What the task asks:
Every line in the records below that holds "baseline" must be identified and copied.

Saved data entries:
*** Begin section ***
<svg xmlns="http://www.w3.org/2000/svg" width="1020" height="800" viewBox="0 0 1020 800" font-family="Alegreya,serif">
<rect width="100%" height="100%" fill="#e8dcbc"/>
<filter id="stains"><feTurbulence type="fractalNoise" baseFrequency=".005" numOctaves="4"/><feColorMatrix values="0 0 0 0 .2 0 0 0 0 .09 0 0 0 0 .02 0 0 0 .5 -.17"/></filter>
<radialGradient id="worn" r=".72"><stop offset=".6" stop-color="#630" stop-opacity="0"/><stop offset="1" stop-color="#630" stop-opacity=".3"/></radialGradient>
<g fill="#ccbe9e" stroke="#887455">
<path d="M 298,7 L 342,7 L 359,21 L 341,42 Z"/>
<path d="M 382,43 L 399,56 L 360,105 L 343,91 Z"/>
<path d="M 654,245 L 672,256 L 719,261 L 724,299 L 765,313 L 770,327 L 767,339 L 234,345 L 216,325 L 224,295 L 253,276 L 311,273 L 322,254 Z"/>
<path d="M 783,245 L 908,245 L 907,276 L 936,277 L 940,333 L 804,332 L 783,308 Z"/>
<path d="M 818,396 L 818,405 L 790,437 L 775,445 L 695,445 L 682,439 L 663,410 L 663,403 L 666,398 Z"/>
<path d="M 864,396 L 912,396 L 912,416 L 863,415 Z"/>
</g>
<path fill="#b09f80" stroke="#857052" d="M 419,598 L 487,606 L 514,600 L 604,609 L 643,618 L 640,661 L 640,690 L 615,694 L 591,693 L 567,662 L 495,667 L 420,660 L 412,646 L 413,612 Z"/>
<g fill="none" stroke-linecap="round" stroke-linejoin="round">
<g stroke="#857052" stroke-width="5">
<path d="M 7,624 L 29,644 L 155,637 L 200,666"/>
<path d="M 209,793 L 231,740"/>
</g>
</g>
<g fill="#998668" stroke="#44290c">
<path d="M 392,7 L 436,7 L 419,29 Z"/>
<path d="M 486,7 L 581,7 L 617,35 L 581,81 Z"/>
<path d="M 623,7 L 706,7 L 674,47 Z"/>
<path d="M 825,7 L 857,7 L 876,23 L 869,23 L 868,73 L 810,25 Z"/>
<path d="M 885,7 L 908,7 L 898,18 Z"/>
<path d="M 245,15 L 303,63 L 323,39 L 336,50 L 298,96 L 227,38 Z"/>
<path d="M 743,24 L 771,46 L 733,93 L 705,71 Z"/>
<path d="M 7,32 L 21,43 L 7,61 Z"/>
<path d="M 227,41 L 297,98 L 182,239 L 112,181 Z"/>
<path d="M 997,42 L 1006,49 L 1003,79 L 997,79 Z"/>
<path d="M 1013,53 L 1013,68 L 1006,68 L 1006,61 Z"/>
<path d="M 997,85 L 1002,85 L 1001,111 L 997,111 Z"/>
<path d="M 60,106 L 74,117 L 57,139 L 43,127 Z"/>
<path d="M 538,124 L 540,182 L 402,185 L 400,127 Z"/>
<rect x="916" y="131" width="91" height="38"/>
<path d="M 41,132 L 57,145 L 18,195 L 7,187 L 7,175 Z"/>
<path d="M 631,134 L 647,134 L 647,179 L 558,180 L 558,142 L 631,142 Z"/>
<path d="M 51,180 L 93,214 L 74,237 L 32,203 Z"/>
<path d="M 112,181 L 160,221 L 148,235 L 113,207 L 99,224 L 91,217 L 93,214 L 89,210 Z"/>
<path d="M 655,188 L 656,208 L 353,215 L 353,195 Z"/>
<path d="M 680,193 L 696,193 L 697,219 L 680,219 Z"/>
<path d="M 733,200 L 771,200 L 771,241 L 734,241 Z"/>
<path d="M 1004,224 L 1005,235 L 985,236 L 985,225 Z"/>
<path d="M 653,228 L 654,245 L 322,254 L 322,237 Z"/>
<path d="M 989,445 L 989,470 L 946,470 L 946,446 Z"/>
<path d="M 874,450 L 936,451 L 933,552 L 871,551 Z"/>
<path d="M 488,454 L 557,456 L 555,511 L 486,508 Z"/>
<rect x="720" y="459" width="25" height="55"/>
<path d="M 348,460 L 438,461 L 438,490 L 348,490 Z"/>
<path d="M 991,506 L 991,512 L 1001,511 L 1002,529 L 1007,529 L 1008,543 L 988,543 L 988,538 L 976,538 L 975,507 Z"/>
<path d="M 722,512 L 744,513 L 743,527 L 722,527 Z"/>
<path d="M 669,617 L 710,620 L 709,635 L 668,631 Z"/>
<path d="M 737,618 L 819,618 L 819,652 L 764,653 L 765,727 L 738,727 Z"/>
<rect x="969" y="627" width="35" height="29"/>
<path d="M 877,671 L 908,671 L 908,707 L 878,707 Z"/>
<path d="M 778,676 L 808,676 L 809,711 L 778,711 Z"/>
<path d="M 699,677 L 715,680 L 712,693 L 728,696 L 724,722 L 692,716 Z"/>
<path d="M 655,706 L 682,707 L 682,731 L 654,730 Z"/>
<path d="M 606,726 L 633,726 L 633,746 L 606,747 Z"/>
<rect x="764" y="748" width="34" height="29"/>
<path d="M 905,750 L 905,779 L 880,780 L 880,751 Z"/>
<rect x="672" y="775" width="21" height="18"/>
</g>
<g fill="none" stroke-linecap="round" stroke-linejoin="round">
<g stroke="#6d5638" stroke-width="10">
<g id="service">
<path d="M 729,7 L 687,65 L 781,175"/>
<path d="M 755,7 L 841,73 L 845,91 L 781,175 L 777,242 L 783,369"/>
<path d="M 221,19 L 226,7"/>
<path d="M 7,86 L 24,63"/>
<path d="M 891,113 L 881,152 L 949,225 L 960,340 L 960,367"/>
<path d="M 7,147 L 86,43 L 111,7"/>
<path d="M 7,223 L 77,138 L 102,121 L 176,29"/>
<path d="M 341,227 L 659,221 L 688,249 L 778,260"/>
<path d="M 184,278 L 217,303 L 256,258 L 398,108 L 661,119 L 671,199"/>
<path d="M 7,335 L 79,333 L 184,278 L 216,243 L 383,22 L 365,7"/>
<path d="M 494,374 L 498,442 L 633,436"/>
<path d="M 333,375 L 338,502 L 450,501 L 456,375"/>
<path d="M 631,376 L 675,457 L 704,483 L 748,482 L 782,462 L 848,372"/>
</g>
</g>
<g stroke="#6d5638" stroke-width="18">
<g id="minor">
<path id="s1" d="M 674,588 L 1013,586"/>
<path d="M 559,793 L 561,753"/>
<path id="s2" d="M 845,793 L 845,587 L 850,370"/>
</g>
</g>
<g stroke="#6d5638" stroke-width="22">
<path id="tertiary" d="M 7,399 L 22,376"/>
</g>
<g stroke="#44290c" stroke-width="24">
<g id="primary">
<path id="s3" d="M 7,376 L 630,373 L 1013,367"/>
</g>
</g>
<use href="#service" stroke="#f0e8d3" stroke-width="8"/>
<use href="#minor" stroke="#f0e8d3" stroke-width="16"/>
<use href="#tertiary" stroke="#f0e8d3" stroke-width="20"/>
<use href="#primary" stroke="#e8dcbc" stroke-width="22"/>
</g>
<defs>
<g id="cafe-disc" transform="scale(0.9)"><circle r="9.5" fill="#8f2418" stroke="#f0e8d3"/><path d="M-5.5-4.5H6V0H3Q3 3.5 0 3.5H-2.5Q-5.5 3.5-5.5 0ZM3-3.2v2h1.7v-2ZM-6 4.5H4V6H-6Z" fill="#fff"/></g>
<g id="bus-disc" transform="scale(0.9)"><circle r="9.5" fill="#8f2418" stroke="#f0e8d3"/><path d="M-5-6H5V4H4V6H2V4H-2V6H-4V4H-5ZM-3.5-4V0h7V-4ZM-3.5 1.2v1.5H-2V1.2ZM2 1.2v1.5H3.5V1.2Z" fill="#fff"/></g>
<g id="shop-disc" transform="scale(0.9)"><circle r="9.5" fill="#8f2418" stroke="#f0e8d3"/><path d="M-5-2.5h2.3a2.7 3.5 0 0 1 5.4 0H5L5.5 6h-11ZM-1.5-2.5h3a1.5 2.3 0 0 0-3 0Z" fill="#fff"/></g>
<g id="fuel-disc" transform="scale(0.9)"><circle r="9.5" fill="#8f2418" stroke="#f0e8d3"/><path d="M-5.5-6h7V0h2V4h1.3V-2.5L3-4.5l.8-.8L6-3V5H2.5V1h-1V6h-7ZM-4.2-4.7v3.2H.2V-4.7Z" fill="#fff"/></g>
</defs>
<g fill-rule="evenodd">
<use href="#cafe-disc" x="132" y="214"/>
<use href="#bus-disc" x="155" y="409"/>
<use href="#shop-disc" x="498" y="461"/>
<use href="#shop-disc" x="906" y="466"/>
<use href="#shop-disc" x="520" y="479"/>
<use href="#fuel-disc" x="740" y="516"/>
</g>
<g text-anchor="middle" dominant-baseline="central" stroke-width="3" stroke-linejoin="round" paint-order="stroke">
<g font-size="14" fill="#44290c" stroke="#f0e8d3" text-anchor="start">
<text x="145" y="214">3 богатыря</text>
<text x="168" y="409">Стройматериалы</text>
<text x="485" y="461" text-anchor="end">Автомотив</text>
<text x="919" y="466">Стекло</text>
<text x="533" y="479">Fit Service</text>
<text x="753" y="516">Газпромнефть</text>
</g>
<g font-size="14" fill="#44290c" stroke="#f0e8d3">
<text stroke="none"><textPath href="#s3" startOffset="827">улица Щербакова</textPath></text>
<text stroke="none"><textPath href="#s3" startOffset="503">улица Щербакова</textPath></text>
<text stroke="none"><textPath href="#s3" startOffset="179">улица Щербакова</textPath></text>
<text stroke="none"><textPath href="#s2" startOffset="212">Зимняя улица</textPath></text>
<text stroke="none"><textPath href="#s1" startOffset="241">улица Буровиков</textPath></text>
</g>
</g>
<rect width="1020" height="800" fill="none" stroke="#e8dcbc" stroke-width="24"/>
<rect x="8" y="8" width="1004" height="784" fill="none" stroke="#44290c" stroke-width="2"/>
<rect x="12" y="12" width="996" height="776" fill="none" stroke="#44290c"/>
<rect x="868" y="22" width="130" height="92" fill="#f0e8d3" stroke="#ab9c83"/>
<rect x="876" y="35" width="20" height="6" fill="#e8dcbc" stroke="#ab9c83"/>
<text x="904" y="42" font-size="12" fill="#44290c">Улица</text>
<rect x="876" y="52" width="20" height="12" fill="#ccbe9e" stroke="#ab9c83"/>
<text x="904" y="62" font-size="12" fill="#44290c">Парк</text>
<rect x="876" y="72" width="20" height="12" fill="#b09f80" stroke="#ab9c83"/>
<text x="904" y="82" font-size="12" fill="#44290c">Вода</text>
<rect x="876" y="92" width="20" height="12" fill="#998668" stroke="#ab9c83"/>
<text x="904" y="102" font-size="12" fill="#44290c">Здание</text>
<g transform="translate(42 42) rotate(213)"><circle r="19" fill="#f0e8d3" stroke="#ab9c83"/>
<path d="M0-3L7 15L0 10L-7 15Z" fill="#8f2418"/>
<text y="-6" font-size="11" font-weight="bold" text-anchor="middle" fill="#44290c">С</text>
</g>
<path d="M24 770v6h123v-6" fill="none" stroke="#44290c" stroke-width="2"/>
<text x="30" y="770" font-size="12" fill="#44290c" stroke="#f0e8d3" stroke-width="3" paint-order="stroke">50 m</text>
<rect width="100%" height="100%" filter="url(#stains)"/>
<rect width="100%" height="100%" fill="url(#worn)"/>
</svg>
*** End section ***
*** Begin section ***
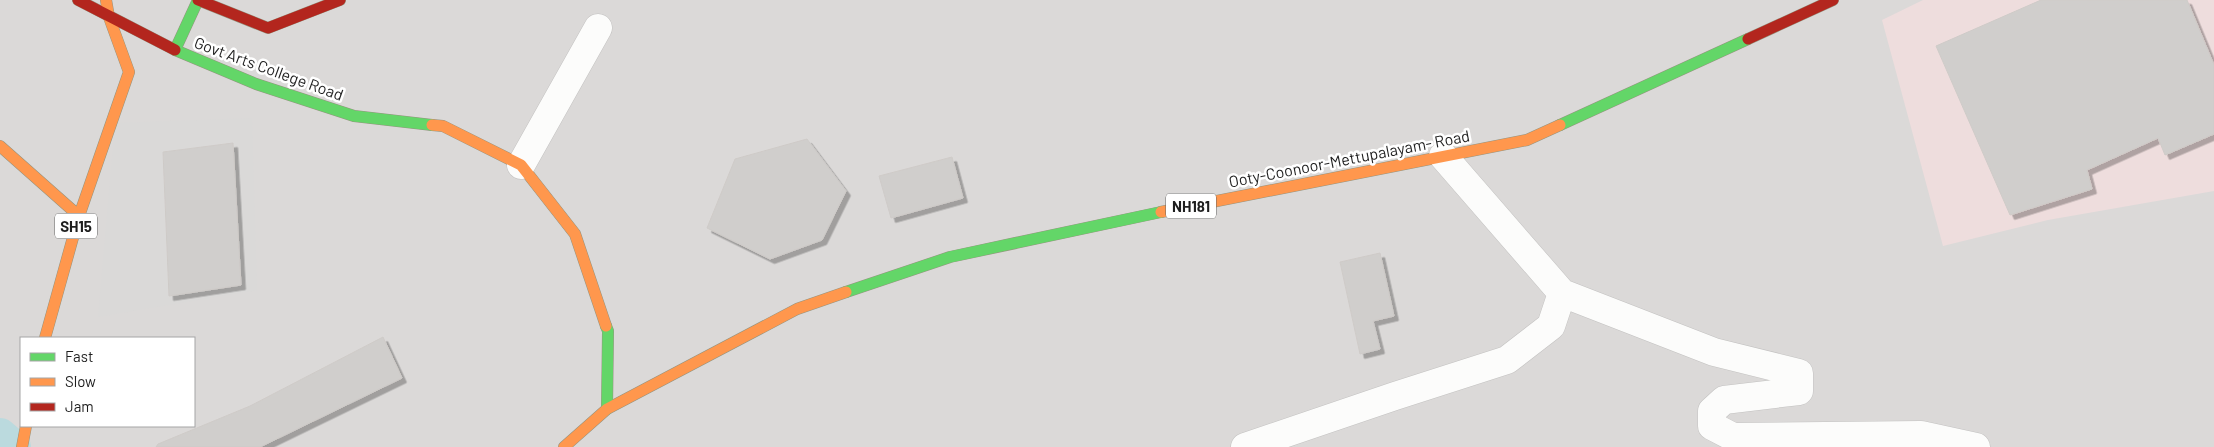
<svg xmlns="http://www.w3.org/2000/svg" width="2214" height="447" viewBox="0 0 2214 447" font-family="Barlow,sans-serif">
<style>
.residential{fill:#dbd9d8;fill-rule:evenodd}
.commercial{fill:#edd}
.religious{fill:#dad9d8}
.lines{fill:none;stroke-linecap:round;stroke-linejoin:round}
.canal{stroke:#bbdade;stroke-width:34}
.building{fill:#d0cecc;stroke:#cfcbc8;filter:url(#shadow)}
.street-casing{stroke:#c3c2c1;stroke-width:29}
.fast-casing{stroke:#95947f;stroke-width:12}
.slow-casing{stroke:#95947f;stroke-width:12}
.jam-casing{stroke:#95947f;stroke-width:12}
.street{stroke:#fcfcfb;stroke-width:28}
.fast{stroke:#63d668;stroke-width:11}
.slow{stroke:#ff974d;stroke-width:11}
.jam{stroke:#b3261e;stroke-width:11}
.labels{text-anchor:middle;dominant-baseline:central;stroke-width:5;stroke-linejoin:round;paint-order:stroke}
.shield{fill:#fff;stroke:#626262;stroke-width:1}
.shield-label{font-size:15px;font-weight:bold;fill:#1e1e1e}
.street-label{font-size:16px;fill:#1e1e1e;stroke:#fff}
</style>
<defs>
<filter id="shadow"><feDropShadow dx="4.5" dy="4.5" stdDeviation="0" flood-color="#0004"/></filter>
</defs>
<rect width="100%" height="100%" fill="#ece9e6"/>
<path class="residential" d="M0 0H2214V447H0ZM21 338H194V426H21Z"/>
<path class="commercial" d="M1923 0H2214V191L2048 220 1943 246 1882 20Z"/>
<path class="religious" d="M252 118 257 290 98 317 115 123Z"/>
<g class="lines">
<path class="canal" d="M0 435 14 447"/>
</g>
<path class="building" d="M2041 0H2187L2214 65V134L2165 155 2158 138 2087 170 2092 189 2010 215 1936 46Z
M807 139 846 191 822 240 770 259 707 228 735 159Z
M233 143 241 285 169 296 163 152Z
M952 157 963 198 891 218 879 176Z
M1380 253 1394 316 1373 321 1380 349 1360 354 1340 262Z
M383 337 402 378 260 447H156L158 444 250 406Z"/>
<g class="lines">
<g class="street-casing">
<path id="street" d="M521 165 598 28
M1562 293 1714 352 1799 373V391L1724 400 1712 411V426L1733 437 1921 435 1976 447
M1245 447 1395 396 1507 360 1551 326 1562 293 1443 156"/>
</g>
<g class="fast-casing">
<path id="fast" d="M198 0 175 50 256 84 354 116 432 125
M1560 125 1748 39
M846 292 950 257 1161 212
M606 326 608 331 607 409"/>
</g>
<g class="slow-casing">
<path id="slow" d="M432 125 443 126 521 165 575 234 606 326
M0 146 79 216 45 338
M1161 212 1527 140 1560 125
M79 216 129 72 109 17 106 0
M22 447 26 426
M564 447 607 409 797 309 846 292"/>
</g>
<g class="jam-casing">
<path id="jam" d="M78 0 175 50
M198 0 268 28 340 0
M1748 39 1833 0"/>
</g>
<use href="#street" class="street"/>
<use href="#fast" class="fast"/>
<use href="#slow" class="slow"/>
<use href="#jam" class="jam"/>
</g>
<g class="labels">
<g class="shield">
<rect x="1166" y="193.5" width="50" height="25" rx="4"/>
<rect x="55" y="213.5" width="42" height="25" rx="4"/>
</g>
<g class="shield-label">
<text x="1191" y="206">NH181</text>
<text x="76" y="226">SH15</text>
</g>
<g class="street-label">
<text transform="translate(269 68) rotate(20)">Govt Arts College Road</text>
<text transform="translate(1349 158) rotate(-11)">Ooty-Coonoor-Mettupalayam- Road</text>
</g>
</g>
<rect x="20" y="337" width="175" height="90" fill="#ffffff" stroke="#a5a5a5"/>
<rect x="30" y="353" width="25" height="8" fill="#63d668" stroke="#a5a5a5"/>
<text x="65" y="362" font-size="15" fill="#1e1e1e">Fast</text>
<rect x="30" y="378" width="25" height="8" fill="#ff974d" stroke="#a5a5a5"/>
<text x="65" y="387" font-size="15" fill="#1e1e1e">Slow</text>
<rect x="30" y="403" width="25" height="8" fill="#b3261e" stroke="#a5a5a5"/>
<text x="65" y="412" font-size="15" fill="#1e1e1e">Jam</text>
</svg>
*** End section ***
Solved problem:
<g text-anchor="middle" dominant-baseline="central" stroke-width="3" stroke-linejoin="round" paint-order="stroke">
.labels{text-anchor:middle;dominant-baseline:central;stroke-width:5;stroke-linejoin:round;paint-order:stroke}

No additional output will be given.